Exercise objective
In the material below, present as a numbered list the lines starting at the line that contains "正如你所看到的，从古代哲人和" and ending at the line that contains "不过，有必要重复的一点是，普", with both of those lines included and blank lines left out.

--- --- ---

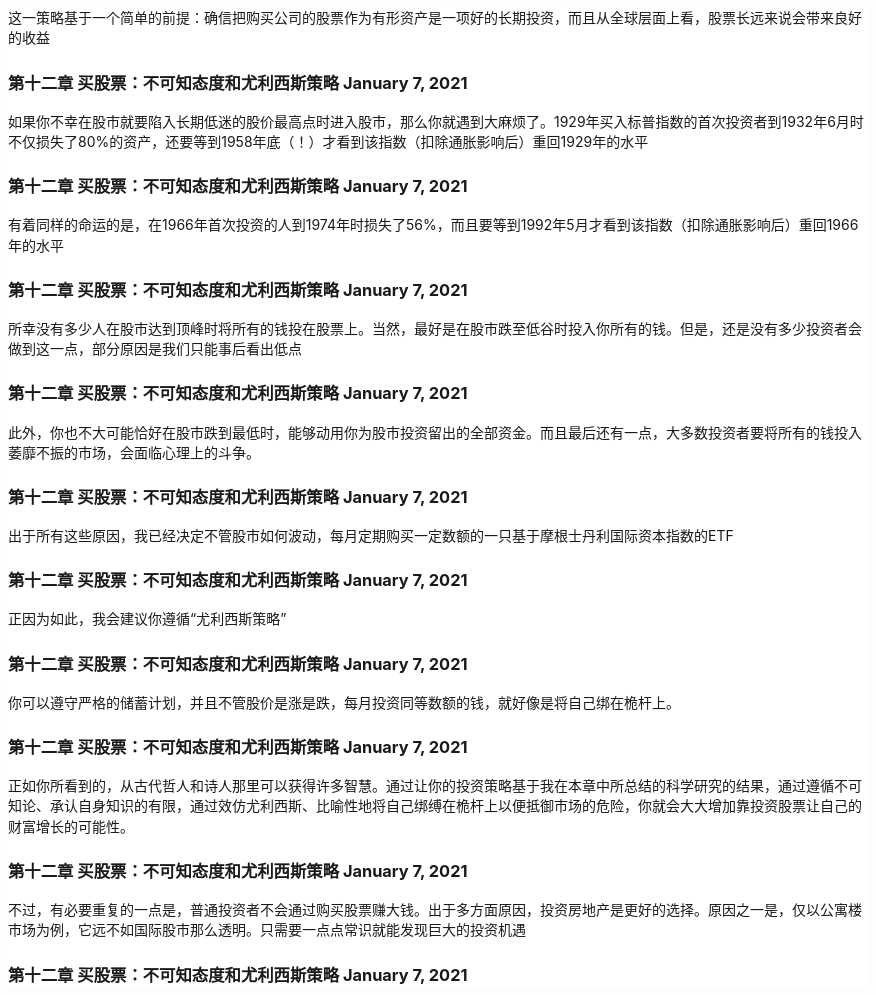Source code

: 这一策略基于一个简单的前提：确信把购买公司的股票作为有形资产是一项好的长期投资，而且从全球层面上看，股票长远来说会带来良好的收益



### 第十二章 买股票：不可知态度和尤利西斯策略 January 7, 2021

如果你不幸在股市就要陷入长期低迷的股价最高点时进入股市，那么你就遇到大麻烦了。1929年买入标普指数的首次投资者到1932年6月时不仅损失了80%的资产，还要等到1958年底（！）才看到该指数（扣除通胀影响后）重回1929年的水平



### 第十二章 买股票：不可知态度和尤利西斯策略 January 7, 2021

有着同样的命运的是，在1966年首次投资的人到1974年时损失了56%，而且要等到1992年5月才看到该指数（扣除通胀影响后）重回1966年的水平



### 第十二章 买股票：不可知态度和尤利西斯策略 January 7, 2021

所幸没有多少人在股市达到顶峰时将所有的钱投在股票上。当然，最好是在股市跌至低谷时投入你所有的钱。但是，还是没有多少投资者会做到这一点，部分原因是我们只能事后看出低点



### 第十二章 买股票：不可知态度和尤利西斯策略 January 7, 2021

此外，你也不大可能恰好在股市跌到最低时，能够动用你为股市投资留出的全部资金。而且最后还有一点，大多数投资者要将所有的钱投入萎靡不振的市场，会面临心理上的斗争。



### 第十二章 买股票：不可知态度和尤利西斯策略 January 7, 2021

出于所有这些原因，我已经决定不管股市如何波动，每月定期购买一定数额的一只基于摩根士丹利国际资本指数的ETF



### 第十二章 买股票：不可知态度和尤利西斯策略 January 7, 2021

正因为如此，我会建议你遵循“尤利西斯策略”



### 第十二章 买股票：不可知态度和尤利西斯策略 January 7, 2021

你可以遵守严格的储蓄计划，并且不管股价是涨是跌，每月投资同等数额的钱，就好像是将自己绑在桅杆上。



### 第十二章 买股票：不可知态度和尤利西斯策略 January 7, 2021

正如你所看到的，从古代哲人和诗人那里可以获得许多智慧。通过让你的投资策略基于我在本章中所总结的科学研究的结果，通过遵循不可知论、承认自身知识的有限，通过效仿尤利西斯、比喻性地将自己绑缚在桅杆上以便抵御市场的危险，你就会大大增加靠投资股票让自己的财富增长的可能性。



### 第十二章 买股票：不可知态度和尤利西斯策略 January 7, 2021

不过，有必要重复的一点是，普通投资者不会通过购买股票赚大钱。出于多方面原因，投资房地产是更好的选择。原因之一是，仅以公寓楼市场为例，它远不如国际股市那么透明。只需要一点点常识就能发现巨大的投资机遇



### 第十二章 买股票：不可知态度和尤利西斯策略 January 7, 2021
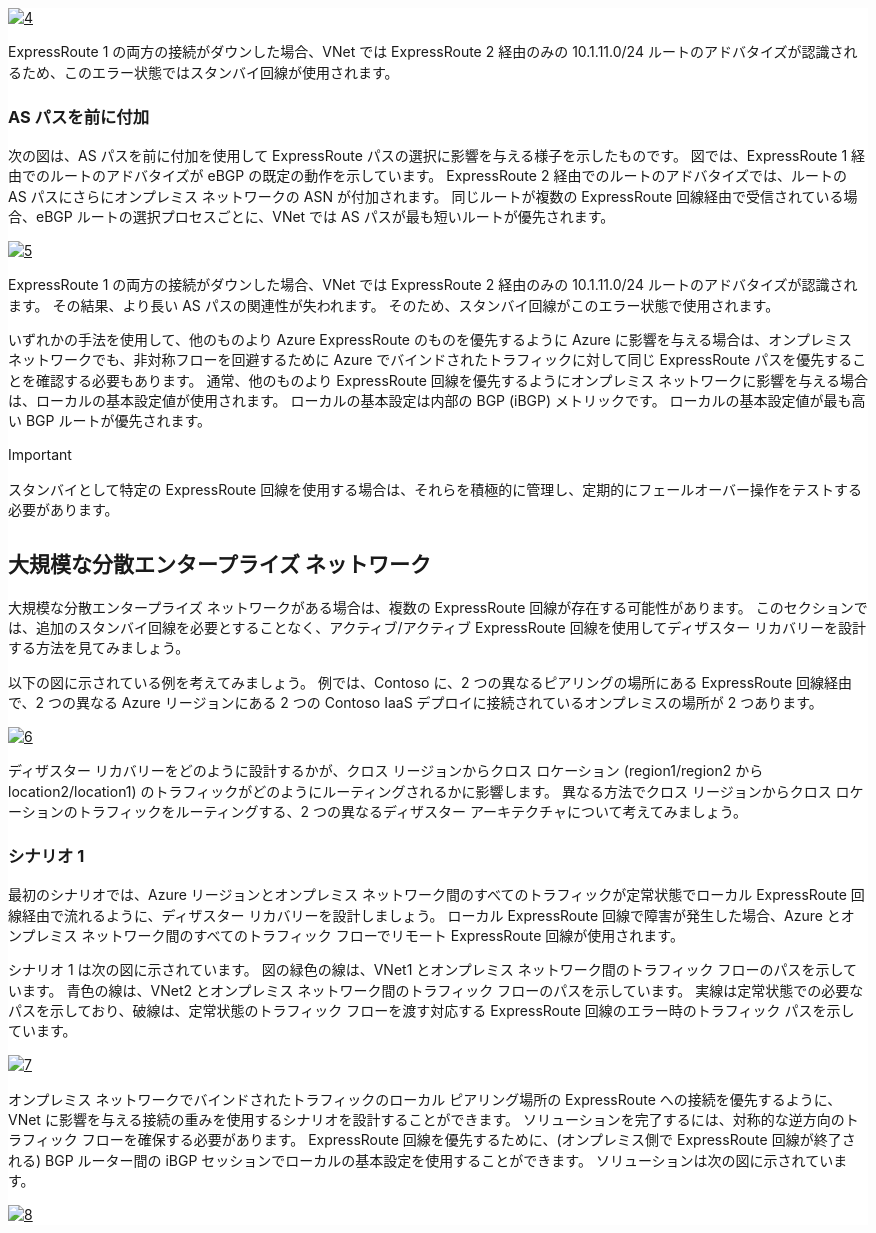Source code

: [![4]][4]

ExpressRoute 1 の両方の接続がダウンした場合、VNet では ExpressRoute 2 経由のみの 10.1.11.0/24 ルートのアドバタイズが認識されるため、このエラー状態ではスタンバイ回線が使用されます。

### <a name="as-path-prepend"></a>AS パスを前に付加

次の図は、AS パスを前に付加を使用して ExpressRoute パスの選択に影響を与える様子を示したものです。 図では、ExpressRoute 1 経由でのルートのアドバタイズが eBGP の既定の動作を示しています。 ExpressRoute 2 経由でのルートのアドバタイズでは、ルートの AS パスにさらにオンプレミス ネットワークの ASN が付加されます。 同じルートが複数の ExpressRoute 回線経由で受信されている場合、eBGP ルートの選択プロセスごとに、VNet では AS パスが最も短いルートが優先されます。 

[![5]][5]

ExpressRoute 1 の両方の接続がダウンした場合、VNet では ExpressRoute 2 経由のみの 10.1.11.0/24 ルートのアドバタイズが認識されます。 その結果、より長い AS パスの関連性が失われます。 そのため、スタンバイ回線がこのエラー状態で使用されます。

いずれかの手法を使用して、他のものより Azure ExpressRoute のものを優先するように Azure に影響を与える場合は、オンプレミス ネットワークでも、非対称フローを回避するために Azure でバインドされたトラフィックに対して同じ ExpressRoute パスを優先することを確認する必要もあります。 通常、他のものより ExpressRoute 回線を優先するようにオンプレミス ネットワークに影響を与える場合は、ローカルの基本設定値が使用されます。 ローカルの基本設定は内部の BGP (iBGP) メトリックです。 ローカルの基本設定値が最も高い BGP ルートが優先されます。

> [!IMPORTANT]
> スタンバイとして特定の ExpressRoute 回線を使用する場合は、それらを積極的に管理し、定期的にフェールオーバー操作をテストする必要があります。 
> 

## <a name="large-distributed-enterprise-network"></a>大規模な分散エンタープライズ ネットワーク

大規模な分散エンタープライズ ネットワークがある場合は、複数の ExpressRoute 回線が存在する可能性があります。 このセクションでは、追加のスタンバイ回線を必要とすることなく、アクティブ/アクティブ ExpressRoute 回線を使用してディザスター リカバリーを設計する方法を見てみましょう。 

以下の図に示されている例を考えてみましょう。 例では、Contoso に、2 つの異なるピアリングの場所にある ExpressRoute 回線経由で、2 つの異なる Azure リージョンにある 2 つの Contoso IaaS デプロイに接続されているオンプレミスの場所が 2 つあります。 

[![6]][6]

ディザスター リカバリーをどのように設計するかが、クロス リージョンからクロス ロケーション (region1/region2 から location2/location1) のトラフィックがどのようにルーティングされるかに影響します。 異なる方法でクロス リージョンからクロス ロケーションのトラフィックをルーティングする、2 つの異なるディザスター アーキテクチャについて考えてみましょう。

### <a name="scenario-1"></a>シナリオ 1

最初のシナリオでは、Azure リージョンとオンプレミス ネットワーク間のすべてのトラフィックが定常状態でローカル ExpressRoute 回線経由で流れるように、ディザスター リカバリーを設計しましょう。 ローカル ExpressRoute 回線で障害が発生した場合、Azure とオンプレミス ネットワーク間のすべてのトラフィック フローでリモート ExpressRoute 回線が使用されます。

シナリオ 1 は次の図に示されています。 図の緑色の線は、VNet1 とオンプレミス ネットワーク間のトラフィック フローのパスを示しています。 青色の線は、VNet2 とオンプレミス ネットワーク間のトラフィック フローのパスを示しています。 実線は定常状態での必要なパスを示しており、破線は、定常状態のトラフィック フローを渡す対応する ExpressRoute 回線のエラー時のトラフィック パスを示しています。 

[![7]][7]

オンプレミス ネットワークでバインドされたトラフィックのローカル ピアリング場所の ExpressRoute への接続を優先するように、VNet に影響を与える接続の重みを使用するシナリオを設計することができます。 ソリューションを完了するには、対称的な逆方向のトラフィック フローを確保する必要があります。 ExpressRoute 回線を優先するために、(オンプレミス側で ExpressRoute 回線が終了される) BGP ルーター間の iBGP セッションでローカルの基本設定を使用することができます。 ソリューションは次の図に示されています。 

[![8]][8]


[1]: ./media/designing-for-disaster-recovery-with-expressroute-pvt/one-region.png "中小規模のオンプレミス ネットワークに関する考慮事項"
[2]: ./media/designing-for-disaster-recovery-with-expressroute-pvt/specificroute.png "より具体的なルートを使用してパスの選択に影響を与える"
[3]: ./media/designing-for-disaster-recovery-with-expressroute-pvt/configure-weight.png "Azure portal を使用して接続の重みを構成する"
[4]: ./media/designing-for-disaster-recovery-with-expressroute-pvt/connectionweight.png "接続の重みを使用してパスの選択に影響を与える"
[5]: ./media/designing-for-disaster-recovery-with-expressroute-pvt/aspath.png "AS パスを前に付加を使用してパスの選択に影響を与える"
[6]: ./media/designing-for-disaster-recovery-with-expressroute-pvt/multi-region.png "大規模な分散オンプレミス ネットワークに関する考慮事項"
[7]: ./media/designing-for-disaster-recovery-with-expressroute-pvt/multi-region-arch1.png "シナリオ 1"
[8]: ./media/designing-for-disaster-recovery-with-expressroute-pvt/multi-region-sol1.png "アクティブ/アクティブの ExpressRoute 回線のソリューション 1"
[9]: ./media/designing-for-disaster-recovery-with-expressroute-pvt/multi-region-arch2.png "シナリオ 2"
[10]: ./media/designing-for-disaster-recovery-with-expressroute-pvt/multi-region-sol2.png "アクティブ/アクティブの ExpressRoute 回線のソリューション 2"
[HA]: https://docs.microsoft.com/azure/expressroute/designing-for-high-availability-with-expressroute
[Enterprise DR]: https://azure.microsoft.com/solutions/architecture/disaster-recovery-enterprise-scale-dr/
[SMB DR]: https://azure.microsoft.com/solutions/architecture/disaster-recovery-smb-azure-site-recovery/
[con wgt]: https://docs.microsoft.com/azure/expressroute/expressroute-optimize-routing#solution-assign-a-high-weight-to-local-connection
[AS Path Pre]: https://docs.microsoft.com/azure/expressroute/expressroute-optimize-routing#solution-use-as-path-prepending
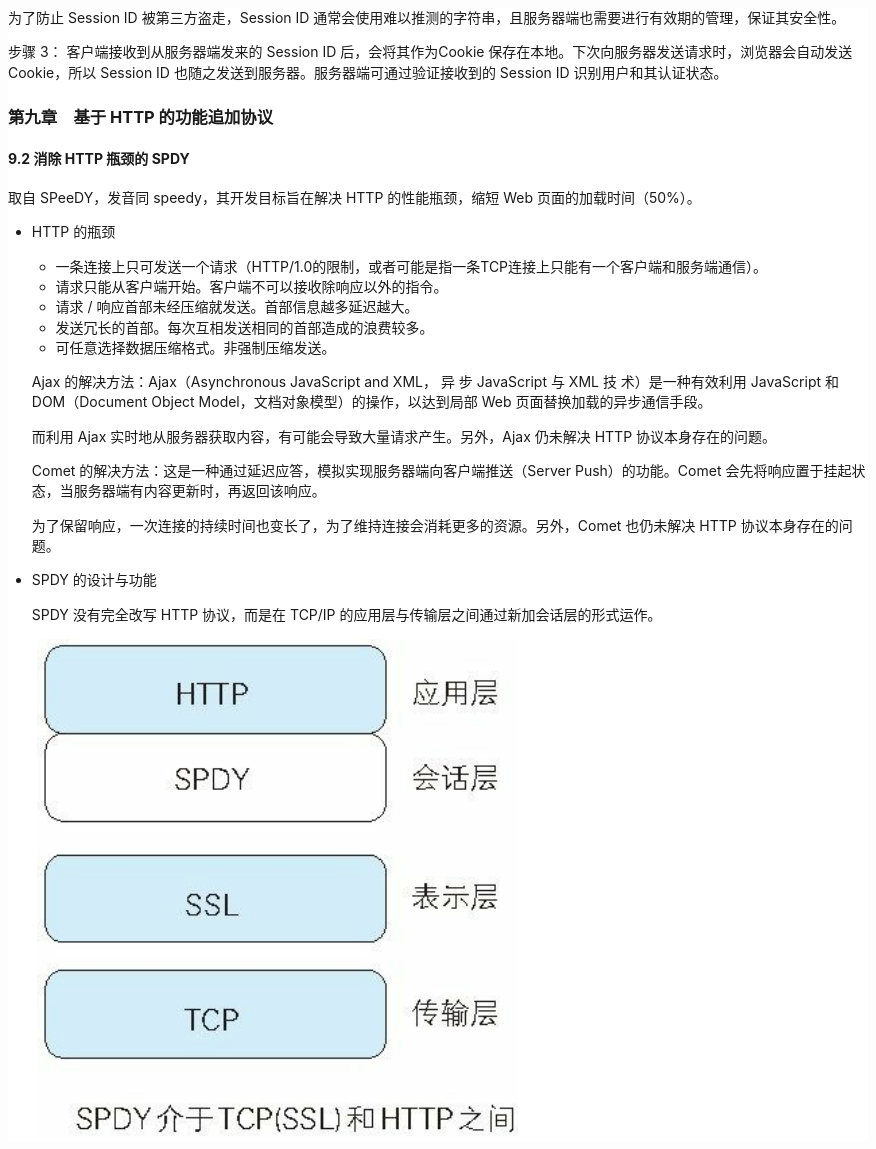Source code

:   为了防止 Session ID 被第三方盗走，Session ID 通常会使用难以推测的字符串，且服务器端也需要进行有效期的管理，保证其安全性。

  步骤 3： 客户端接收到从服务器端发来的 Session ID 后，会将其作为Cookie 保存在本地。下次向服务器发送请求时，浏览器会自动发送Cookie，所以 Session ID 也随之发送到服务器。服务器端可通过验证接收到的 Session ID 识别用户和其认证状态。

### 第九章　基于 HTTP 的功能追加协议

#### 9.2 消除 HTTP 瓶颈的 SPDY

取自 SPeeDY，发音同 speedy，其开发目标旨在解决 HTTP 的性能瓶颈，缩短 Web 页面的加载时间（50%）。

- HTTP 的瓶颈

  - 一条连接上只可发送一个请求（HTTP/1.0的限制，或者可能是指一条TCP连接上只能有一个客户端和服务端通信）。
  - 请求只能从客户端开始。客户端不可以接收除响应以外的指令。
  - 请求 / 响应首部未经压缩就发送。首部信息越多延迟越大。
  - 发送冗长的首部。每次互相发送相同的首部造成的浪费较多。
  - 可任意选择数据压缩格式。非强制压缩发送。

  Ajax 的解决方法：Ajax（Asynchronous JavaScript and XML， 异 步 JavaScript 与 XML 技
  术）是一种有效利用 JavaScript 和 DOM（Document Object Model，文档对象模型）的操作，以达到局部 Web 页面替换加载的异步通信手段。

  而利用 Ajax 实时地从服务器获取内容，有可能会导致大量请求产生。另外，Ajax 仍未解决 HTTP 协议本身存在的问题。

  Comet 的解决方法：这是一种通过延迟应答，模拟实现服务器端向客户端推送（Server Push）的功能。Comet 会先将响应置于挂起状态，当服务器端有内容更新时，再返回该响应。

  为了保留响应，一次连接的持续时间也变长了，为了维持连接会消耗更多的资源。另外，Comet 也仍未解决 HTTP 协议本身存在的问题。

- SPDY 的设计与功能

  SPDY 没有完全改写 HTTP 协议，而是在 TCP/IP 的应用层与传输层之间通过新加会话层的形式运作。

  ![](img/HTTP/41.png)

--- --- ---

Response
1. 正如你所看到的，从古代哲人和诗人那里可以获得许多智慧。通过让你的投资策略基于我在本章中所总结的科学研究的结果，通过遵循不可知论、承认自身知识的有限，通过效仿尤利西斯、比喻性地将自己绑缚在桅杆上以便抵御市场的危险，你就会大大增加靠投资股票让自己的财富增长的可能性。
2. ### 第十二章 买股票：不可知态度和尤利西斯策略 January 7, 2021
3. 不过，有必要重复的一点是，普通投资者不会通过购买股票赚大钱。出于多方面原因，投资房地产是更好的选择。原因之一是，仅以公寓楼市场为例，它远不如国际股市那么透明。只需要一点点常识就能发现巨大的投资机遇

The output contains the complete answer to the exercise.